The Plunder of the Commons as Viewed by Quadrants of the U.S. Political Compass
Plunder of the Commons: A Manifesto for Sharing Public Wealth, by British author Guy Standing, was published in 2019. A main argument is as follows:
National shared resources have been plundered by wealthy elites who privatize profits while socializing losses.
This has led to massive inequality, social unrest, and environmental degradation.
Key points for understanding the argument:
The commons includes both physical resources such as land and water, as well as intangible resources such as knowledge, culture, and institutional structures.
The plunder of the commons began in the 1980s with the rise of neoliberalism, which emphasizes privatization, deregulation, and free markets.
This has led to the concentration of wealth in the hands of the few, while the majority has been left worse off. State control of common goods by elites and unaccountable government figures is not the same as public control. True democratic consensus is needed to preserve the common goods.
This is not to say the description below is all the parties are about, but in relation to plundering the commons, the quadrants below describe how it plays out.
A Pew Research Center survey of the U.S. general public, in 2021, showed nine clusters of political beliefs and values. Four of these Pew types are included in the quadrants below. The other types and a larger list of descriptors is included in in an earlier post.
Here’s a related podcast interview of author Guy Standing.
Repeat of Content in First Image of Quadrants
This section repeats the writing in the quadrants, for any who have difficulty reading in that format. Quadrants are presented in order of political party size.
Auth-Left Quadrant
Democrat politicians provide political favors
Auth-Right Quadrant
Republican politicians help business profiteers
Lib-Right Quadrant
Reactionary populists angry at left-leaning elites
Lib-left (Green) Quadrant
Progressive populists angry at right-leaning elites
Repeat of Content in Second Image of Quadrants
Only four of the Pew types are represented here.
Auth-Left Quadrant
Pew type: Establishment liberals
Among this group are the governing elite and much of higher education. Pew researchers note this group to have the characteristics in the first three bullets:
• Political compromise is a strong point of this group, but could unfortunately include a full participation in plunder by giving sweetheart deals to exploitative business interests including patent extensions, tax breaks, and other affordances to maximize profit.

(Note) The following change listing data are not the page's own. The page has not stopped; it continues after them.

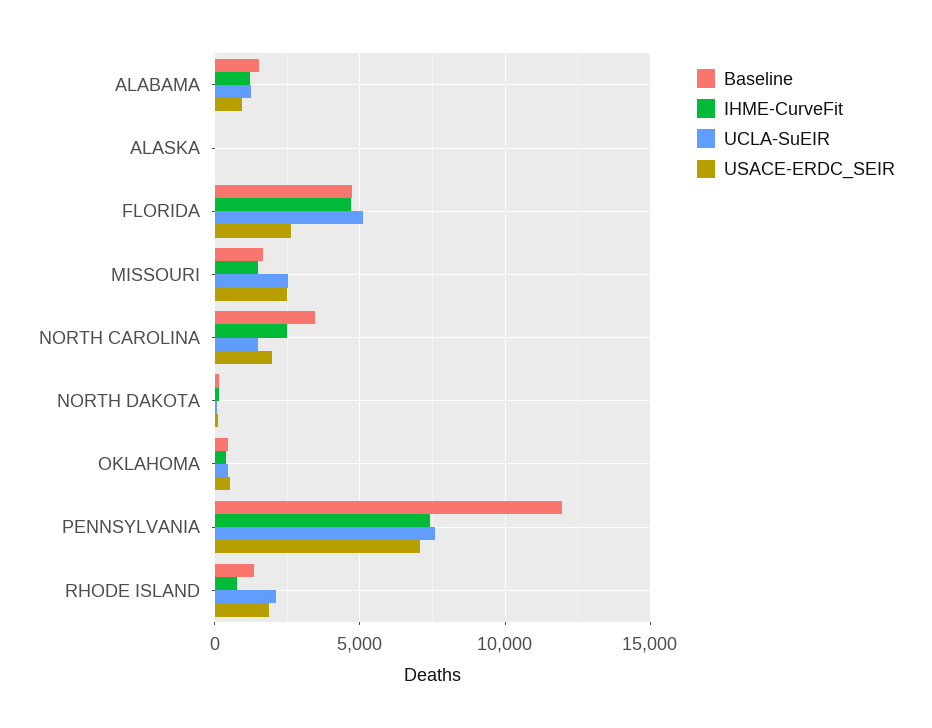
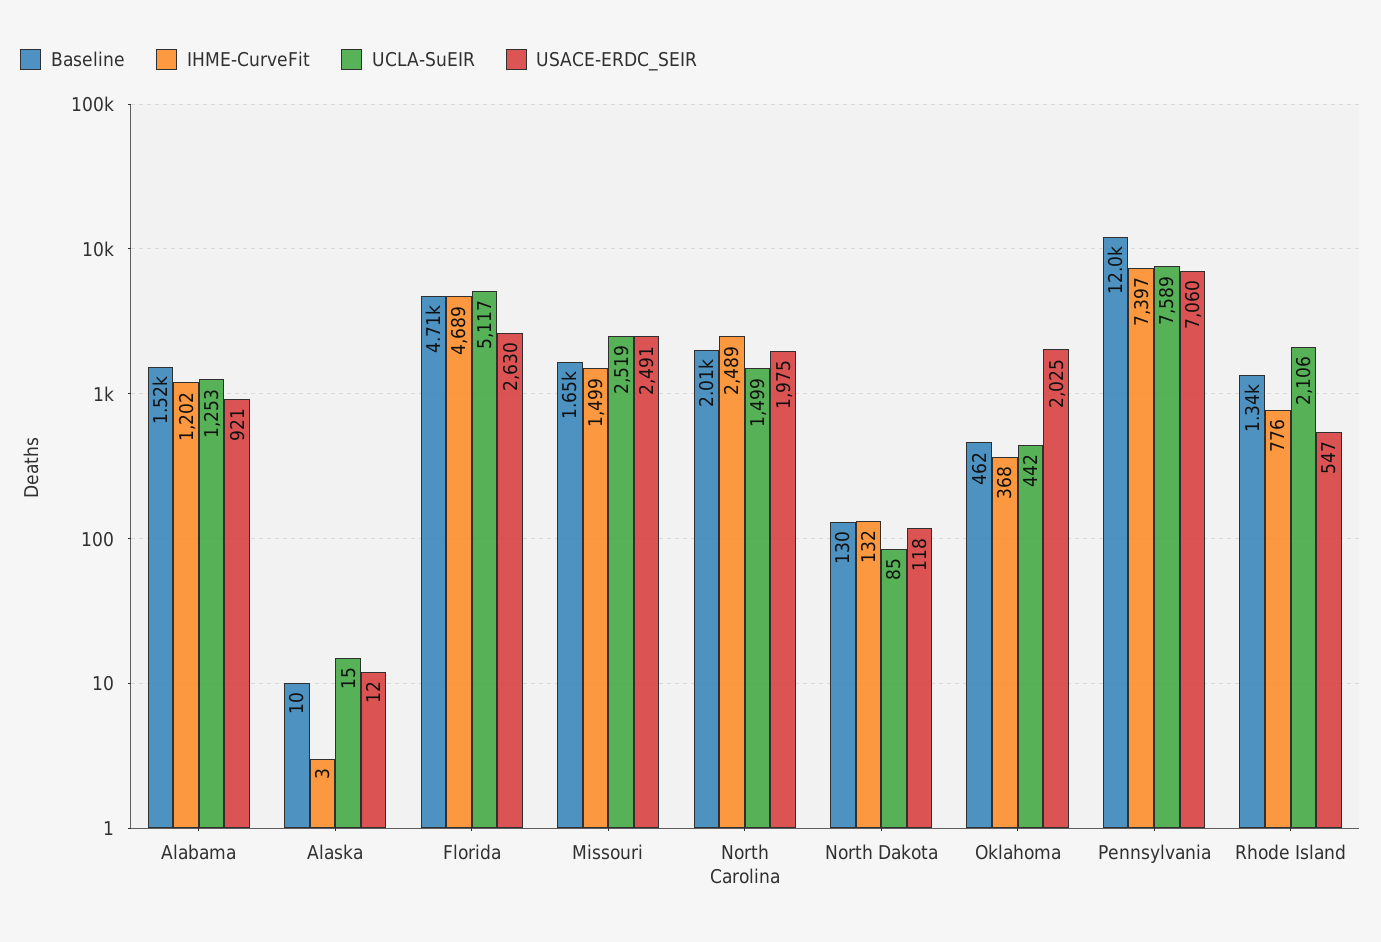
  {
    "Baseline": {
      "ALABAMA": 1520,
      "ALASKA": 10,
      "FLORIDA": 4710,
      "MISSOURI": 1650,
-     "NORTH CAROLINA": 3500,
+     "NORTH CAROLINA": 2010,
      "NORTH DAKOTA": 130,
      "OKLAHOMA": 462,
      "PENNSYLVANIA": 12000,
      "RHODE ISLAND": 1340
    },
    "IHME-CurveFit": {
      "ALABAMA": 1202,
      "ALASKA": 3,
      "FLORIDA": 4689,
      "MISSOURI": 1499,
      "NORTH CAROLINA": 2489,
      "NORTH DAKOTA": 132,
      "OKLAHOMA": 368,
      "PENNSYLVANIA": 7397,
      "RHODE ISLAND": 776
    },
    "UCLA-SuEIR": {
      "ALABAMA": 1253,
      "ALASKA": 15,
      "FLORIDA": 5117,
      "MISSOURI": 2519,
      "NORTH CAROLINA": 1499,
      "NORTH DAKOTA": 85,
      "OKLAHOMA": 442,
      "PENNSYLVANIA": 7589,
      "RHODE ISLAND": 2106
    },
    "USACE-ERDC_SEIR": {
      "ALABAMA": 921,
      "ALASKA": 12,
      "FLORIDA": 2630,
      "MISSOURI": 2491,
      "NORTH CAROLINA": 1975,
      "NORTH DAKOTA": 118,
-     "OKLAHOMA": 500,
+     "OKLAHOMA": 2025,
      "PENNSYLVANIA": 7060,
-     "RHODE ISLAND": 2000
+     "RHODE ISLAND": 547
    }
  }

• This Pew type is “generally optimistic about politics,” and why wouldn’t they be, because as long as the duopoly is in power, they have about half of that advantage and receive campaign donations from corporations.
• Revolving door between political office and industry. Industry subsidies include public university research and infrastructure funded by taxpayers.

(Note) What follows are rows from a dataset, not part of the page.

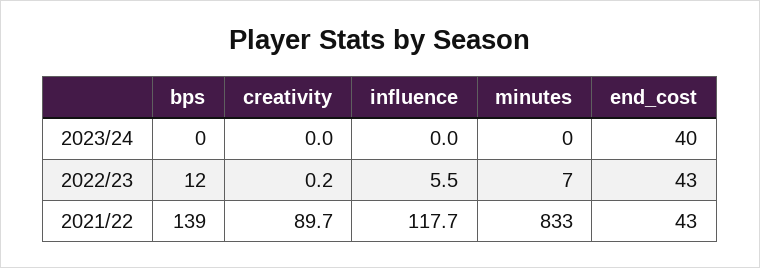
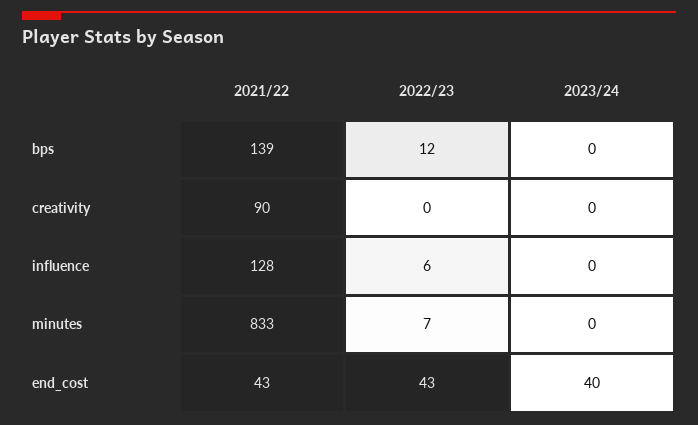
  {
    "bps": {
      "2023/24": 0,
      "2022/23": 12,
      "2021/22": 139
    },
    "creativity": {
      "2023/24": 0,
      "2022/23": 0.2,
      "2021/22": 89.7
    },
    "influence": {
      "2023/24": 0,
      "2022/23": 5.5,
-     "2021/22": 117.7
+     "2021/22": 128
    },
    "minutes": {
      "2023/24": 0,
      "2022/23": 7,
      "2021/22": 833
    },
    "end_cost": {
      "2023/24": 40,
      "2022/23": 43,
      "2021/22": 43
    }
  }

• Policy of “compensate the losers” of economic competition to placate.
Auth-Right Quadrant
Pew type: Committed conservatives
These champions of business-friendly policy participate in plunder while congratulating themselves as “job creators,” privatizing profits while socializing losses.
• Private equity firms plunder by liquidating the value built up in businesses by employees. They ostensibly profit by buying companies they believe have value and can be improved. Yet many, instead of improving a company, squeeze out profits by manipulating stocks, overcompensate the C-suite, then declare bankruptcy.

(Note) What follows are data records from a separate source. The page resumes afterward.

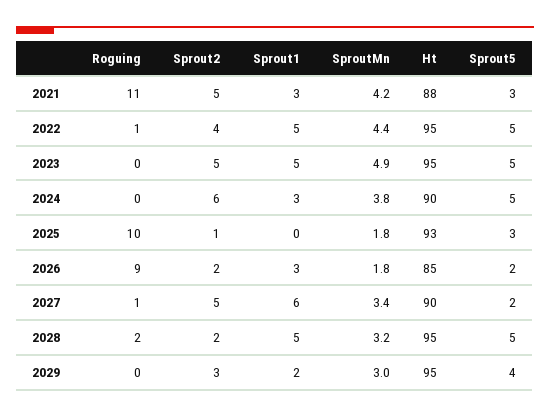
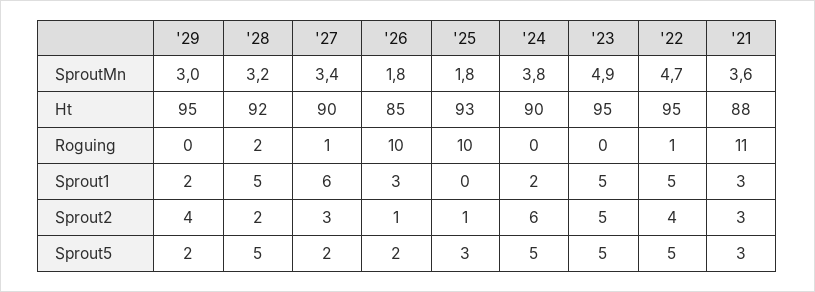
  {
    "Roguing": {
      "2021": 11,
      "2022": 1,
      "2023": 0,
      "2024": 0,
      "2025": 10,
-     "2026": 9,
+     "2026": 10,
      "2027": 1,
      "2028": 2,
      "2029": 0
    },
    "Sprout2": {
-     "2021": 5,
+     "2021": 3,
      "2022": 4,
      "2023": 5,
      "2024": 6,
      "2025": 1,
-     "2026": 2,
+     "2026": 1,
-     "2027": 5,
+     "2027": 3,
      "2028": 2,
-     "2029": 3
+     "2029": 4
    },
    "Sprout1": {
      "2021": 3,
      "2022": 5,
      "2023": 5,
-     "2024": 3,
+     "2024": 2,
      "2025": 0,
      "2026": 3,
      "2027": 6,
      "2028": 5,
      "2029": 2
    },
    "SproutMn": {
-     "2021": 4.2,
+     "2021": 3.6,
-     "2022": 4.4,
+     "2022": 4.7,
      "2023": 4.9,
      "2024": 3.8,
      "2025": 1.8,
      "2026": 1.8,
      "2027": 3.4,
      "2028": 3.2,
      "2029": 3
    },
    "Ht": {
      "2021": 88,
      "2022": 95,
      "2023": 95,
      "2024": 90,
      "2025": 93,
      "2026": 85,
      "2027": 90,
-     "2028": 95,
+     "2028": 92,
      "2029": 95
    },
    "Sprout5": {
      "2021": 3,
      "2022": 5,
      "2023": 5,
      "2024": 5,
      "2025": 3,
      "2026": 2,
      "2027": 2,
      "2028": 5,
-     "2029": 4
+     "2029": 2
    }
  }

• Large agribusiness gets subsidies that put small farmers out of business as they can’t compete; agribusiness plunders by failing to restore topsoil, over-watering, over-fertilizing so nitrogen runoff kills. habitat of streams and Gulf of Mexico
• Oil and gas extraction on public land is a plunder of a public resource used for private profit, with government subsidy.
Lib-Right Quadrant
Pew type: Populist right
This group complains about the following:
· Common cultural “goods” that have been devalued include institutions of marriage, religion, justice systems, and civic clubs.
· These institutions supported the generating of values that created orderly conduct and enabled creation of national wealth: hard work, fairness, service, respect of law, child rearing, protecting the vulnerable. As economic pressures increase, those who hold these values above status and high-earning careers fall behind, as exploiters of them profit.
Lib-left (Green) Quadrant
Pew type: Outsider left
This group complains about the following:
• Community bonds are weakened as the economic model incentivizes greed and competition, and permits exploitation.
• Commodification of spirituality
• Plunder of natural resources includes: overfishing, pollution (deposited far from the residences of those who generate it), the privatizing of access to wilderness, the degradation of wilderness by over-grazing, extraction of oil and gas thru fracking that injects neurotoxins that leak into aquifers.
References
Standing, G. (2019). Plunder of the commons: A manifesto for sharing public wealth. Pelican Books.